[Start of section]

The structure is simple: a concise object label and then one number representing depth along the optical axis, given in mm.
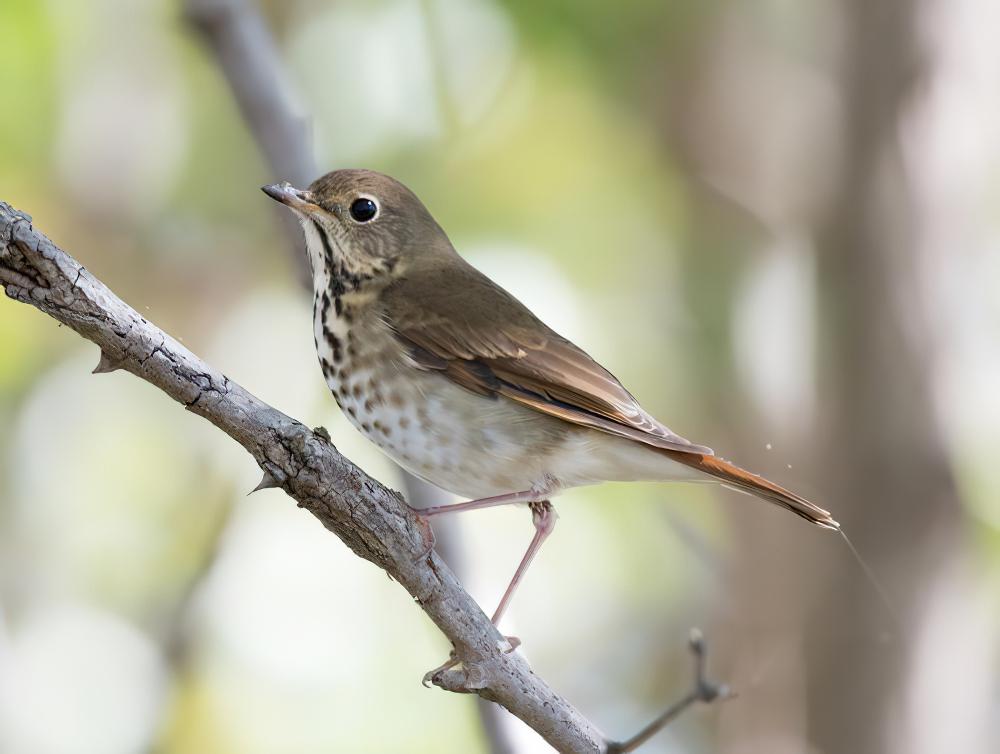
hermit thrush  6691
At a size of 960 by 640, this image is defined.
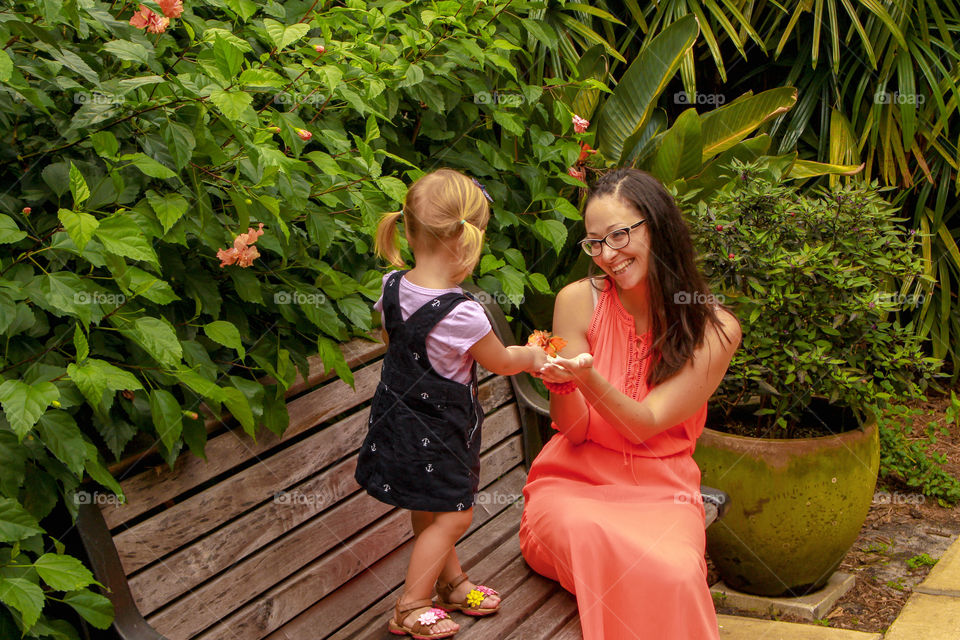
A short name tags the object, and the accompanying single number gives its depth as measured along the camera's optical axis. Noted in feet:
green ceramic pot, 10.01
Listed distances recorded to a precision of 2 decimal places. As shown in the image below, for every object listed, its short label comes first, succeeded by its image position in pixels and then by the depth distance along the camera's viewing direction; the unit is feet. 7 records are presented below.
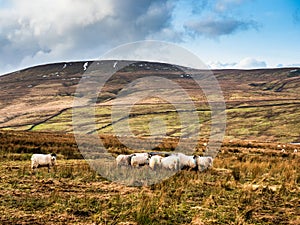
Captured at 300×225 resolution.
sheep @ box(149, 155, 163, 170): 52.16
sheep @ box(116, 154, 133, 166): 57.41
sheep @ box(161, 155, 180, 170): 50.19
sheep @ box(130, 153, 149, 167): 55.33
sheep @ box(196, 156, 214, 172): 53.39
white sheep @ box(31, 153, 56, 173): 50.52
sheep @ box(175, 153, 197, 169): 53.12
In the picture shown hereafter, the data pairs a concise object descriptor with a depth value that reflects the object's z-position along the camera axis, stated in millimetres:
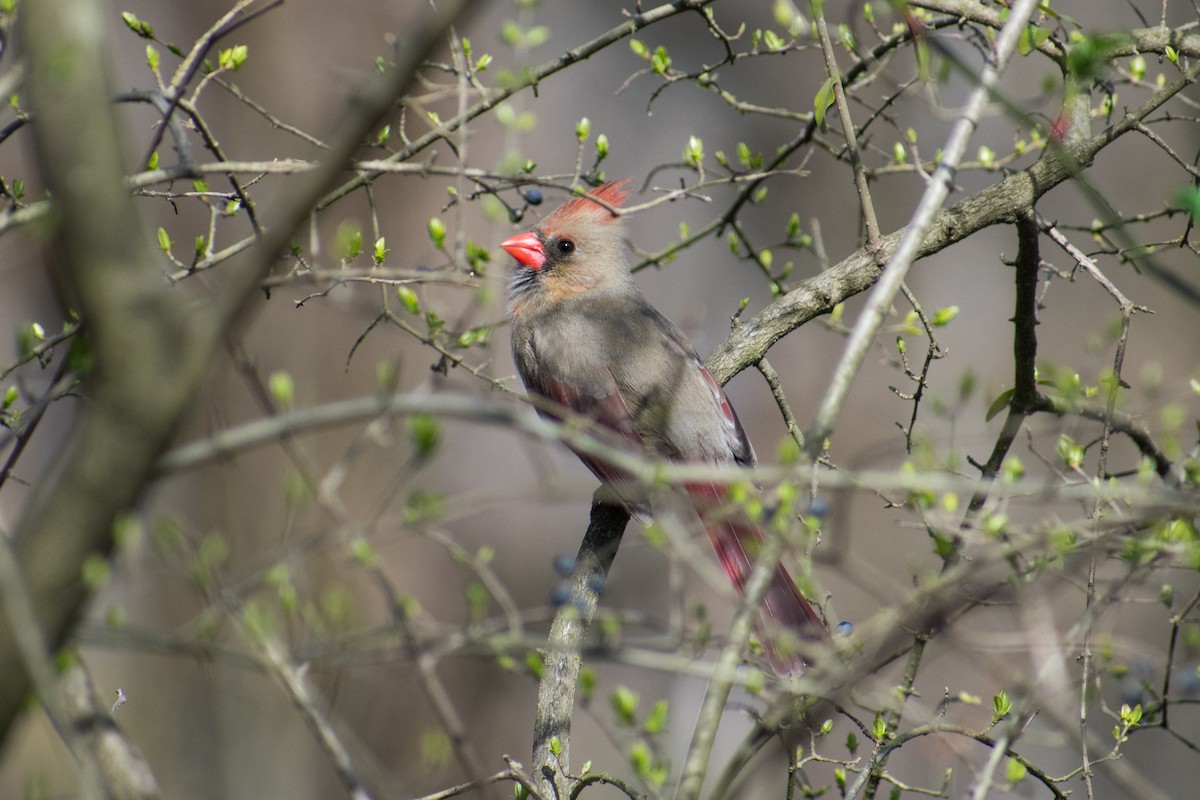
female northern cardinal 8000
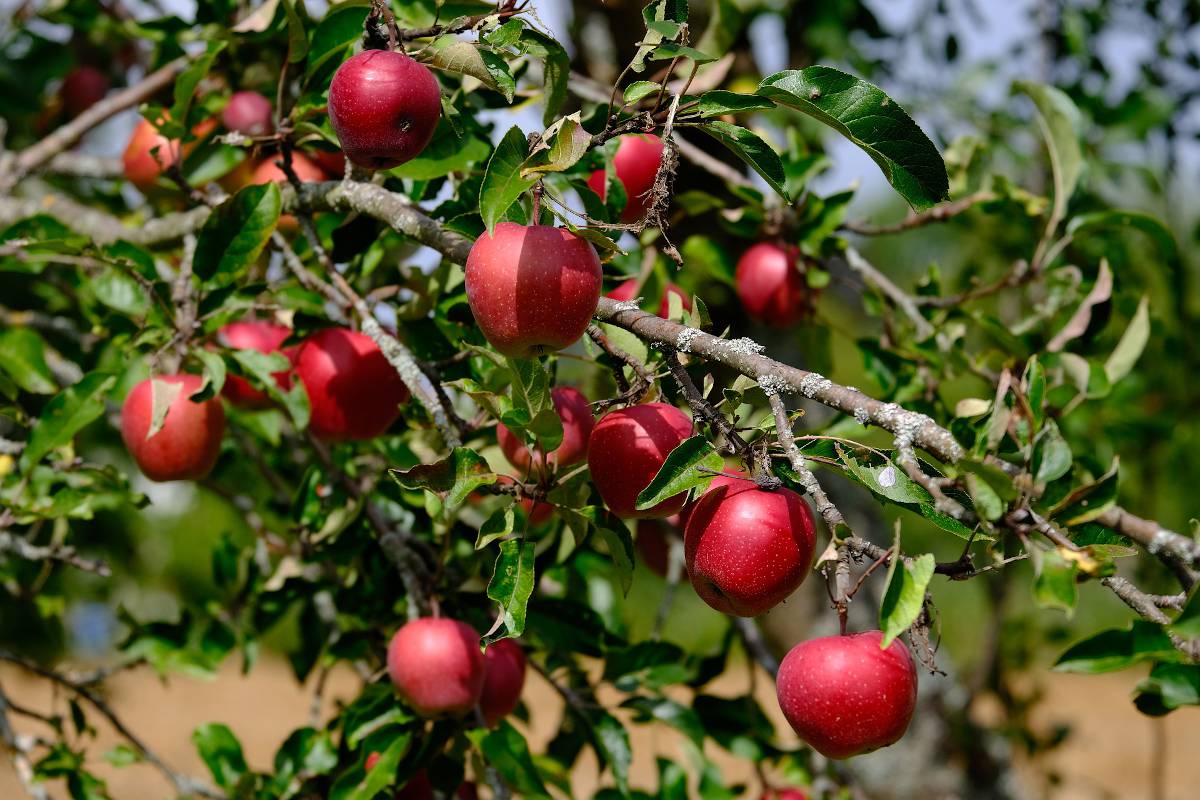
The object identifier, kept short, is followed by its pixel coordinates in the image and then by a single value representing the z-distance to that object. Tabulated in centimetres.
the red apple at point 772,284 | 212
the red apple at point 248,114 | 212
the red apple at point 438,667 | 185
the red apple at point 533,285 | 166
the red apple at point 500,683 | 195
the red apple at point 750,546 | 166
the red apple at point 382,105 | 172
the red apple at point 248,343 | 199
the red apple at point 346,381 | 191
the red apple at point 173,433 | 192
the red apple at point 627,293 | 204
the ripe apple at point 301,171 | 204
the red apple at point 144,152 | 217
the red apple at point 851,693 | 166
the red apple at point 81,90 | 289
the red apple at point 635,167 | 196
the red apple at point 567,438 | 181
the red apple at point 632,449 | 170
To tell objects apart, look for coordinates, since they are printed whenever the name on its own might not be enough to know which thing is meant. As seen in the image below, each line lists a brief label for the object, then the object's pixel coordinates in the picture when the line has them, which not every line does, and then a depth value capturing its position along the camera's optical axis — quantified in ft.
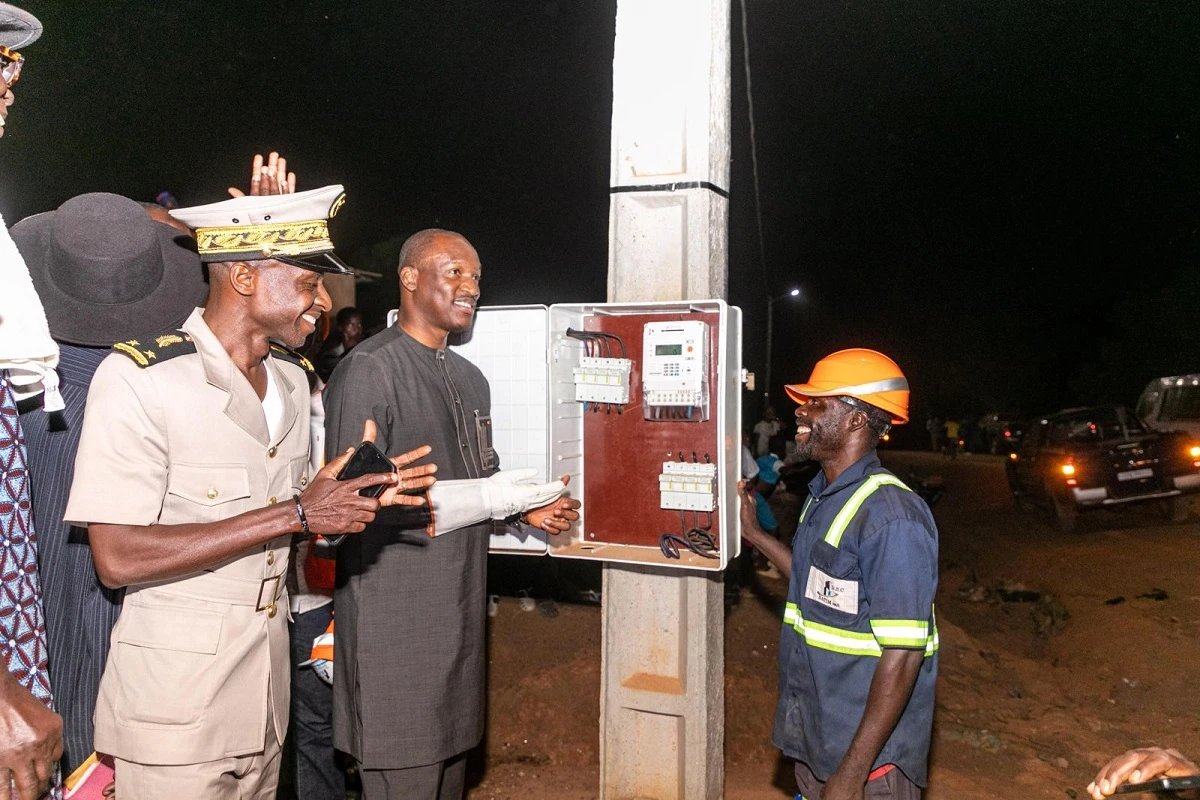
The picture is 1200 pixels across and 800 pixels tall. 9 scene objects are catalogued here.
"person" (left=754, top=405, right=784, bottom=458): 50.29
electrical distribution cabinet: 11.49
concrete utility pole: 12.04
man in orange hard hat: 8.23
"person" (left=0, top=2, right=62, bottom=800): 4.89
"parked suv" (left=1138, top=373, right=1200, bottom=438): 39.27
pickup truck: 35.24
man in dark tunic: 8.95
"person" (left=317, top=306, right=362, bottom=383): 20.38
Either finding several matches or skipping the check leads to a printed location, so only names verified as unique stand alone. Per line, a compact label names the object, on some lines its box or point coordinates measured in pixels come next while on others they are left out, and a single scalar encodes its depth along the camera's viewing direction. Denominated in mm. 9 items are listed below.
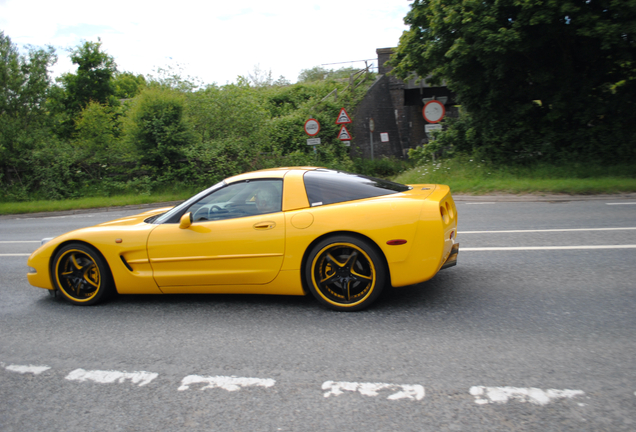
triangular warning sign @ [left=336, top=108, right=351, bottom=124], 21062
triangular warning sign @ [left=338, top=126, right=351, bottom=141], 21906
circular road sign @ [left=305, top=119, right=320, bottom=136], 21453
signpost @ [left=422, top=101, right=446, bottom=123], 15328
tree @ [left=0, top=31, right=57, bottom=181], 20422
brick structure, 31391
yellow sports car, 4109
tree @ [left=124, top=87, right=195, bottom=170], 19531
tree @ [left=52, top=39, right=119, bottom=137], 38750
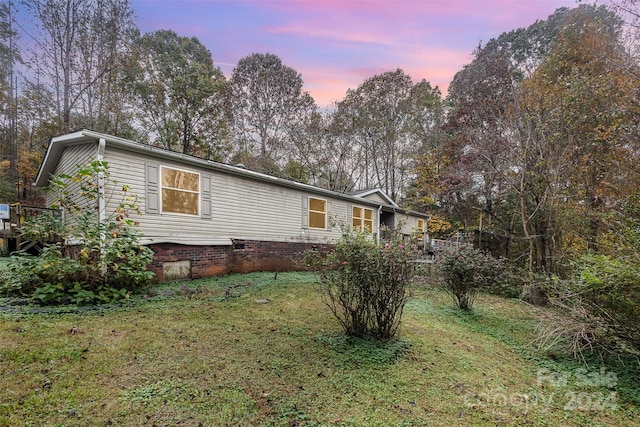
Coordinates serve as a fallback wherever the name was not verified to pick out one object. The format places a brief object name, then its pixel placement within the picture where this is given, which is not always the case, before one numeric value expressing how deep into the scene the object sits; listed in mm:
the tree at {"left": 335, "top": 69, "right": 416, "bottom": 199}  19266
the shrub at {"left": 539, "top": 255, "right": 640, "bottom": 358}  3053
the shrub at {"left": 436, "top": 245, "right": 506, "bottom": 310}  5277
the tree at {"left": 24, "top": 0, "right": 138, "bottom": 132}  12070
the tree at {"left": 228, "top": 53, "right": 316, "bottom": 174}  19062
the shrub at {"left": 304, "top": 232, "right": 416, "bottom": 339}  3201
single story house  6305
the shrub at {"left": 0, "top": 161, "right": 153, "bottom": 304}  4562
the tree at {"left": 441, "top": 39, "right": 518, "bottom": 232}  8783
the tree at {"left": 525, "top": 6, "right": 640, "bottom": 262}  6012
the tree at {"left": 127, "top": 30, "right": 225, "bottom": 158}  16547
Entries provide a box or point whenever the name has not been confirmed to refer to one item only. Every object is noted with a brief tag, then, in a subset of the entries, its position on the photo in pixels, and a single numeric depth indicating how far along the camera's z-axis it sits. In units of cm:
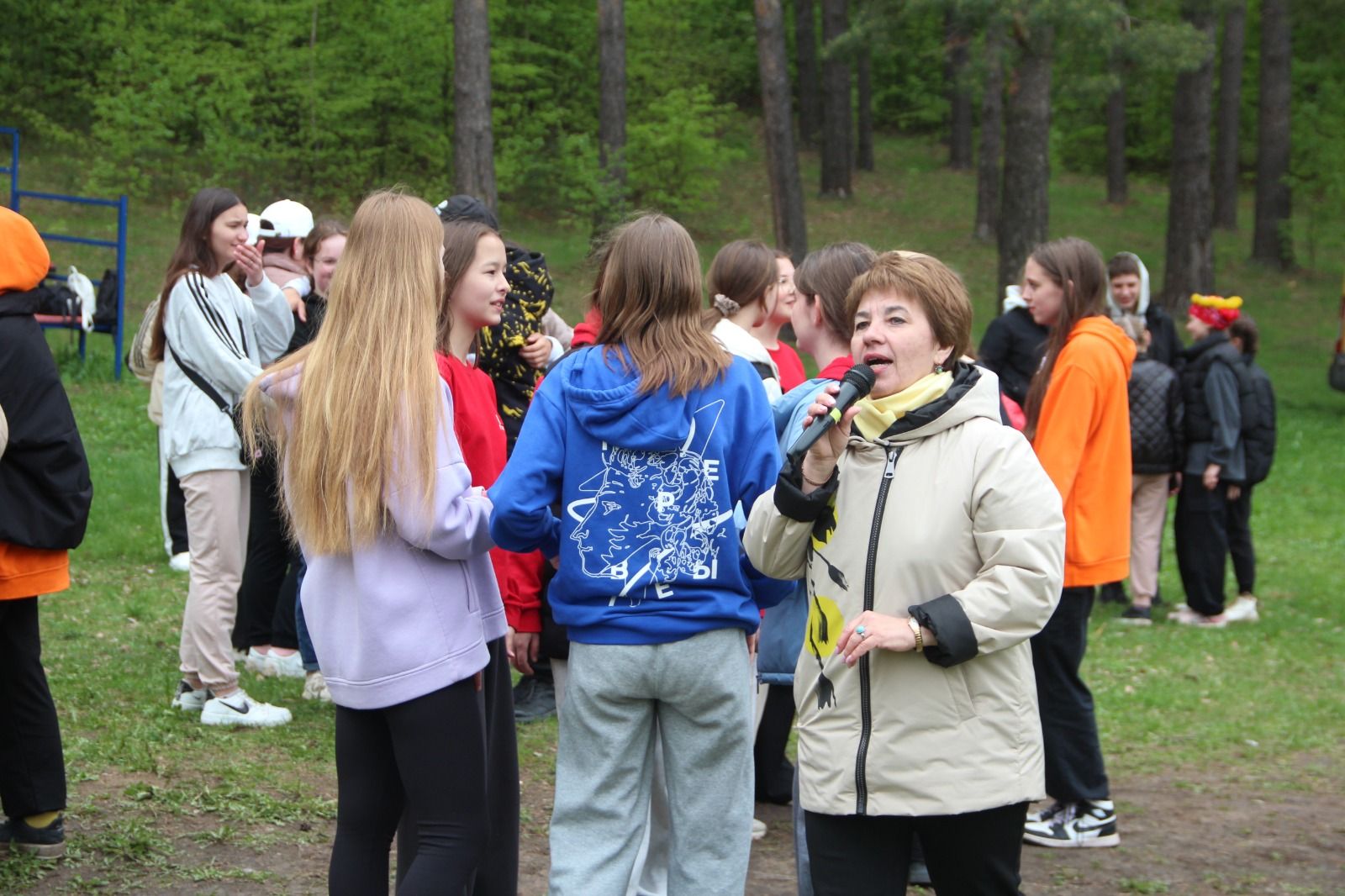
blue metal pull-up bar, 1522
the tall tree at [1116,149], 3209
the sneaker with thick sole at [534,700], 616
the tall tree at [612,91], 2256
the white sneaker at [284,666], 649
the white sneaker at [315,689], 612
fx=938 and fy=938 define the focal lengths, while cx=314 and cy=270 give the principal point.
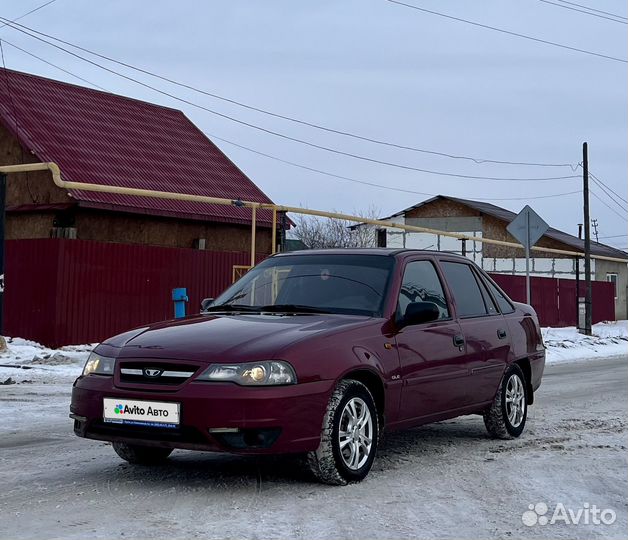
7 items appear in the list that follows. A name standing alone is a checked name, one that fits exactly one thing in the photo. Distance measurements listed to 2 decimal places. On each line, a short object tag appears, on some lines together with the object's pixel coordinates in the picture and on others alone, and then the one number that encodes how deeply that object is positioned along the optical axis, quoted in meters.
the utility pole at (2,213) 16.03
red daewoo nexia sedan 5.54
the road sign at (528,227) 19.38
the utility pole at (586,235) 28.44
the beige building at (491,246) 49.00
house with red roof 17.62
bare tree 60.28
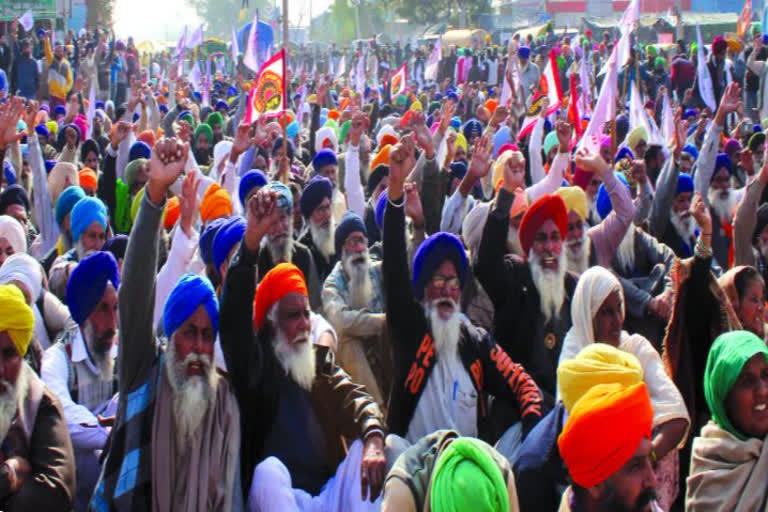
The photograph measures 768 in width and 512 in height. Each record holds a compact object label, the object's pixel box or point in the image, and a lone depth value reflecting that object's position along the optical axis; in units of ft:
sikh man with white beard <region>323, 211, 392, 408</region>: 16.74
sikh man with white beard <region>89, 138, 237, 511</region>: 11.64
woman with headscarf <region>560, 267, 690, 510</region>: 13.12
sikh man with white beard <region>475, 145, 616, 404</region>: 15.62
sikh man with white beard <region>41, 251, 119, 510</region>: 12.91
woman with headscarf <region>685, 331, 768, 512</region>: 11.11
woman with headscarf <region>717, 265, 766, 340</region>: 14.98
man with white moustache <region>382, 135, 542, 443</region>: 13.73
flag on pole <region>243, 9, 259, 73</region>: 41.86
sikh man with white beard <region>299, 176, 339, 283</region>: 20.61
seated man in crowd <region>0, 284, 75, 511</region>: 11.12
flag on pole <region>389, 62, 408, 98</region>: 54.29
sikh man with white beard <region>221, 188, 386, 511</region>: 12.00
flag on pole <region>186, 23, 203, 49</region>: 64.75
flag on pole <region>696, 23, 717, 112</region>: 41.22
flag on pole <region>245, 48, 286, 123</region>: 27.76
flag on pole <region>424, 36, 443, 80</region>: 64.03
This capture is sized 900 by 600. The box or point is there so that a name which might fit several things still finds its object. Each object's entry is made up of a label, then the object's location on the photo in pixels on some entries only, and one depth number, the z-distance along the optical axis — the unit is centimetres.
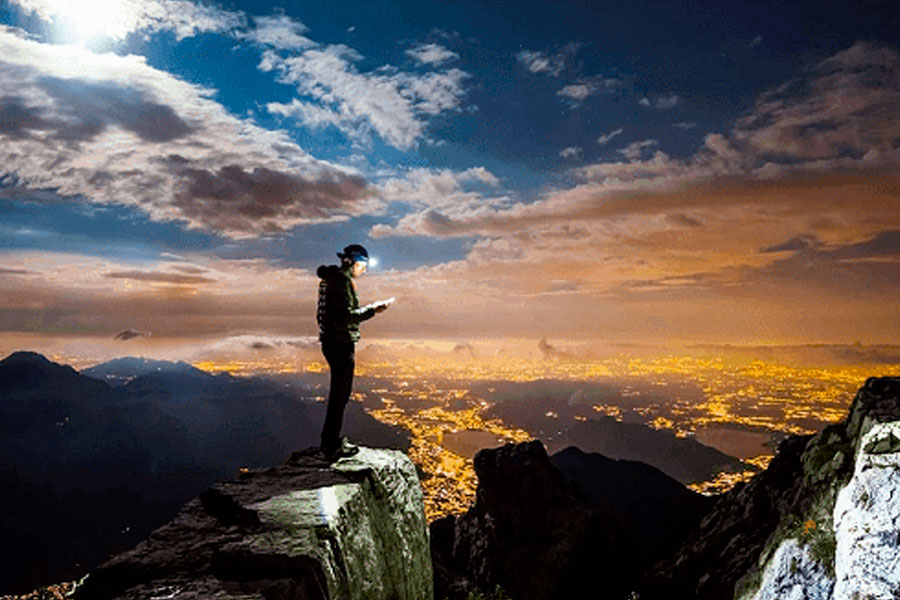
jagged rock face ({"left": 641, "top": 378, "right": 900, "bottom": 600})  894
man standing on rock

[End of section]

## [Exercise]
Of the lines above, copy only those from the one holding "A short name" to the one holding "the red apple at point 632,449 | 170", both included, and exclude every image.

## [Answer section]
A short name tags the object, and the accompanying single number gives its depth as measured along the camera's optical axis. Noted in feet:
green ceramic pot, 10.01
Listed distances recorded to a precision of 2 decimal places. As shown in the image below, for every object listed, its short label comes first, succeeded by its image position in pixels and then by the depth distance along the camera's viewing direction; the unit is feet. 7 records are presented below.
Captured at 300×225 resolution.
sheep @ box(149, 155, 163, 170): 52.16
sheep @ box(116, 154, 133, 166): 57.41
sheep @ box(161, 155, 180, 170): 50.19
sheep @ box(130, 153, 149, 167): 55.33
sheep @ box(196, 156, 214, 172): 53.39
white sheep @ box(31, 153, 56, 173): 50.52
sheep @ box(175, 153, 197, 169): 53.12
In the picture shown hereafter, the data pairs a concise object descriptor with a depth value that reflects the object's z-position along the camera axis, stated in millimetres:
female northern cardinal 8000
The object identifier, kept short, is followed by its pixel coordinates in the image and then by a single value representing the z-distance to that object. Tabulated in centimetres.
the red apple at point 772,284 | 212
the red apple at point 248,114 | 212
the red apple at point 438,667 | 185
the red apple at point 533,285 | 166
the red apple at point 500,683 | 195
the red apple at point 750,546 | 166
the red apple at point 382,105 | 172
the red apple at point 248,343 | 199
the red apple at point 346,381 | 191
the red apple at point 173,433 | 192
the red apple at point 627,293 | 204
the ripe apple at point 301,171 | 204
the red apple at point 144,152 | 217
the red apple at point 851,693 | 166
the red apple at point 81,90 | 289
the red apple at point 635,167 | 196
the red apple at point 567,438 | 181
the red apple at point 632,449 | 170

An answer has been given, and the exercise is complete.